National Public Radio’s (NPR) Bill Chappell covered the report on Thursday. So did NPR’s WAMU affiliate in Washington, D.C. Host Mary Louise Kelly and Pew Research Center Senior Researcher Gretchen Livingston discussed several important fertility factors — but they ignored the major culprits in the decline: widespread use of contraception and abortion which prevent births.

Fertility Isn’t The Problem: Abortion and Contraception Are

Livingston said two factors have played major roles in declining U.S. fertility. The first was greater education. The second is the delay of marriage among Americans — and, thus, delays in bearing children. She also suggested that many people delay having children due to recession-based fears of economic instability.

The discussion transitioned to how many first-world nations are having similar or worse issues when it comes to low fertility rates and birth rates. (Fertility rates are the number of children per woman of childbearing age, while birth rates are births per year. More on the differences here.) Kelly and Livingston agreed that high birth rates among immigrant women have kept the U.S. fertility rate and birth rate higher than they would otherwise be. Livingston said that more restrictive immigration policy could change that.

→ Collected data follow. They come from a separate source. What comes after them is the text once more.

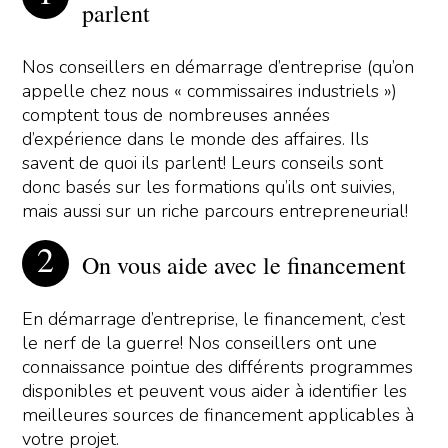
parlent
Nos conseillers en démarrage d’entreprise (qu’on
appelle chez nous « commissaires industriels »)
comptent tous de nombreuses années
d’expérience dans le monde des affaires. Ils
savent de quoi ils parlent! Leurs conseils sont
donc basés sur les formations qu’ils ont suivies,
mais aussi sur un riche parcours entrepreneurial!
On vous aide avec le financement
En démarrage d’entreprise, le financement, c’est
le nerf de la guerre! Nos conseillers ont une
connaissance pointue des différents programmes
disponibles et peuvent vous aider à identifier les
meilleures sources de financement applicables à
votre projet.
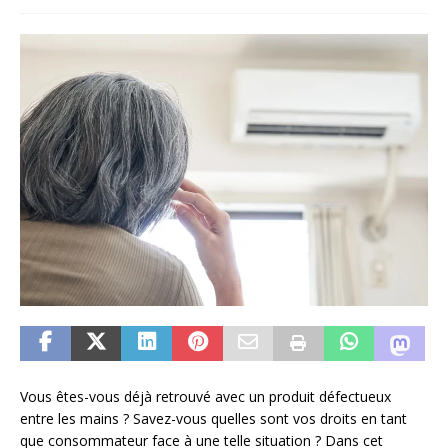
Vous êtes-vous déjà retrouvé avec un produit défectueux
entre les mains ? Savez-vous quelles sont vos droits en tant
que consommateur face à une telle situation ? Dans cet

For a segment under four minutes long, Livingston and Kelly covered a lot. However, they did a disservice to listeners by dodging America’s contraception and abortion problems.

According to the Guttmacher Institute, there were 926,000 abortions in 2014 — compared to nearly four million births that year. This means that there were 4.9 million recorded pregnancies in 2014. Almost 19 percent of those pregnancies ended in abortion.

While abortions have been on a two-decade decline, the murders of over 900,000 babies remains morally horrifying. It’s also concerning when it comes to birth rates. America wouldn’t have a population problem if the 60 million-plus babies aborted since 1973 had left the womb alive.

Contraception may be even more harmful to U.S. birth rates. Huge swaths of the American population use various methods. This means people who have sex are blocking the primary reason for sexual intercourse — the creation of children. Additionally, several popular contraception methods double as abortion-inducing drugs and devices. These include the intrauterine device and the morning-after pill. This means America’s actual abortion rate is likely much higher.

America’s Fertility Problem is a Separate Issue

Simply put: the CDC’s report has little to do with fertility. It’s about birth rates. American men and women conceive plenty of children. We just abort a lot of them. And women put their health and lives at risk to stop sexual intercourse from its natural conclusion.

That doesn’t mean America doesn’t have a fertility problem. Men’s sperm counts are dropping across the Western world. The CDC reports that many men and women are voluntarily sterilizing themselves. And side effects of abortion and contraception include unintended sterilization.

Abortion, contraception, sterilization, low sperm counts are America’s fertility issues. Until we fix these through a return to traditional sexual ethics, we will continue to see an aging U.S.